March 31, 2016

Good Relationships Are Key to a Happy Life. Loneliness Kills.

A recent study asked millennials to identify their most important life goals. Over 80 percent wanted to get rich. About 50 percent of these young adults included "becoming famous" among their major goals.

Yet the Harvard Study of Adult Relationship, one of the longest and most complete studies of adult life ever conducted, found that good relationships, not wealth or fame, keep us happier and healthier.

The Report
The study followed two cohorts of white men for 75 years, starting in 1938:
  • 268 Harvard sophomores
  • 456 12-to-16-year-old boys who grew up in inner-city Boston.
Researchers surveyed the men about their lives (including the quality of their marriages, job satisfaction, and social activities) every two years. The study team also monitored their subjects' physical health (including blood and urine tests, chest X-rays, and echocardiograms) every five years.

The researchers came away with one key finding: Good relationships keep us happier and healthier. No surprise, people who said they were lonely reported feeling less happy, and exhibited poorer physical and mental health.

Three Key Findings
The report identified three key lessons about relationships and happiness:
  1. Close relationships.  The men in both study groups who reported feeling closer to their families, friends, or communities tended to be happier and healthier than their less social counterparts.
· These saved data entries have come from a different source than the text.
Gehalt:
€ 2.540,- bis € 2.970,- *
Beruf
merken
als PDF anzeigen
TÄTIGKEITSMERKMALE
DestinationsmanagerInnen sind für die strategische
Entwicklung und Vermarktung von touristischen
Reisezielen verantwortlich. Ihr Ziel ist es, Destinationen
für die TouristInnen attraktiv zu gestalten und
They also lived longer. 
  2. Quality (not quantity) of relationships.  It's not just being in a relationship that matters. Married couples who fought constantly and had low affection for one another were less happy than the people who weren't married at all. Men who were the most satisfied with their relationships at age 50 were the healthiest at age 80. The most happily partnered octogenarian men said that on days when they had more physical pain, their good moods remained unchanged. But men in unhappy relationships found that physical pain was magnified by more emotional pain.
  3. Mental health.  Octogenarians who could count on their partners in times of need had memories that remained sharper longer. In that same age group, men who weren't in emotionally dependable relationships experienced earlier memory declines. 
The study also reported that retired men who actively developed new friends to "replace" old workmates remained happier longer.

Robert Waldinger is the director of the Harvard Study of Adult Development.
Click here for the recent Ted talk he gave in the study.
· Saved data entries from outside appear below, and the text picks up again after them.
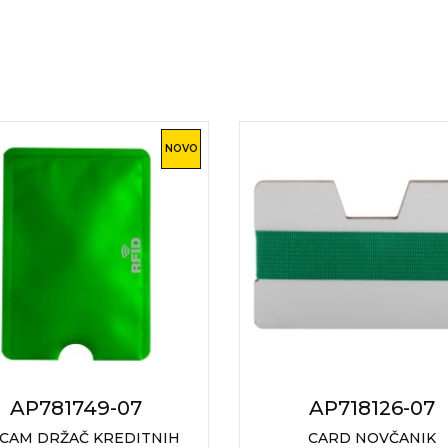
NOVO
AP781749-07
AP718126-07
CAM DRŽAČ KREDITNIH
CARD NOVČANIK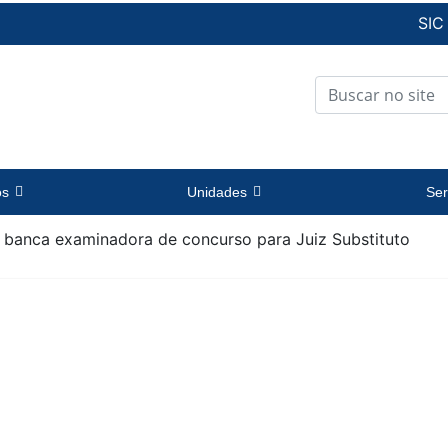
SIC
os
Unidades
Ser
e banca examinadora de concurso para Juiz Substituto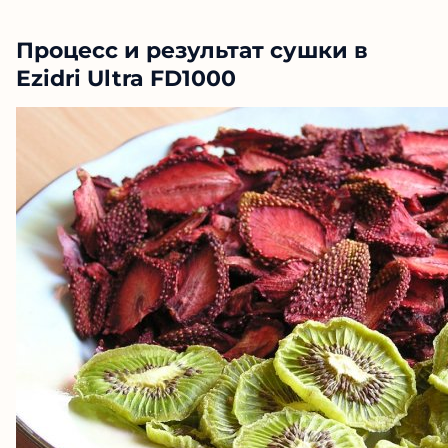
Процесс и результат сушки в
Ezidri Ultra FD1000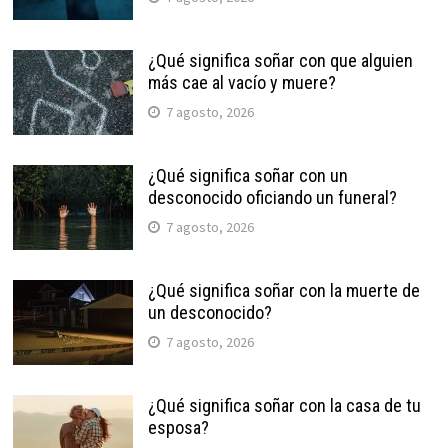
¿Qué significa soñar con que alguien
más cae al vacío y muere?
7 agosto, 2026
¿Qué significa soñar con un
desconocido oficiando un funeral?
7 agosto, 2026
¿Qué significa soñar con la muerte de
un desconocido?
7 agosto, 2026
¿Qué significa soñar con la casa de tu
esposa?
A personal note: Coincidentally late last year I began a series of posts on the friendships that have played such an important part in my life. In the first post in the series, I talked about how my history with friendships has been the opposite of that of most people. I didn't have a lot of friends in high school and my early years at Cornell were probably the loneliest in my life. Today, as I approach age 87, I have more quality friendships than ever.
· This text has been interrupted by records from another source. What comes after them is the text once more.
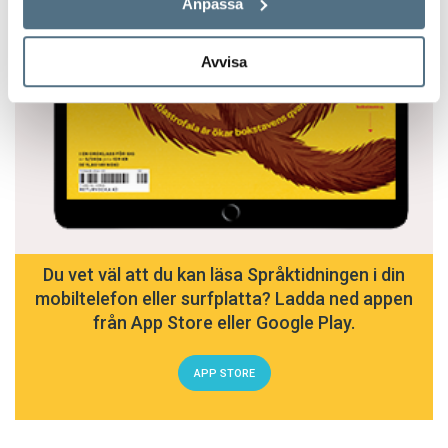
Anpassa
Avvisa
Du vet väl att du kan läsa Språktidningen i din
mobiltelefon eller surfplatta? Ladda ned appen
från App Store eller Google Play.
APP STORE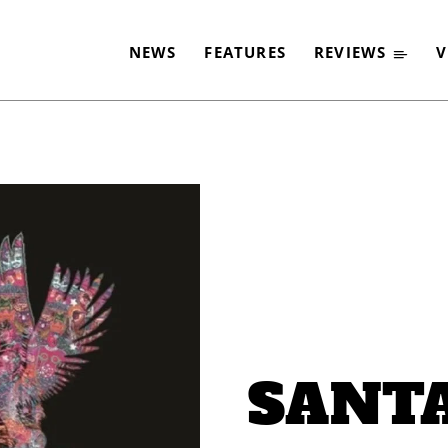
NEWS
FEATURES
REVIEWS
V
-
SANTA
I'll posts some concluding thoughts on the series one of these days. To locate other posts in the series, put "friends" in the search box at the start of this post.


JM said...

Very nice post, John, it's the clearest short summary of the Harvard study I've read. I continue to be a big fan. :)

John Schappi said...

Thanks John. And speaking of friendships, I recently was selling someone about your workshop in Bangkok. How many years ago? Fond memories.

Anonymous said...

I just discovered your blog. Your post on turmeric was a huge help in choosing a supplement. Will try to catch up with your older posts, but this one caught my eye. You mentioned The Washington Post, so I assume you are in the DC area? How on earth do you make friends in this place, where everyone is either too young, busy, or self-important to say hello or make eye contact? You're right - loneliness is a killer, and it only gets harder with age. Thank you for sharing your struggles and advice with all of us.

John Schappi said...

Fortunately, I've lived here since 1955, spent 40 years working for employee owned company where employees made more lasting friendships than is usual, and then in 1978 came out as a homosexual and an alcoholic which resulted in my acquiring many more friends.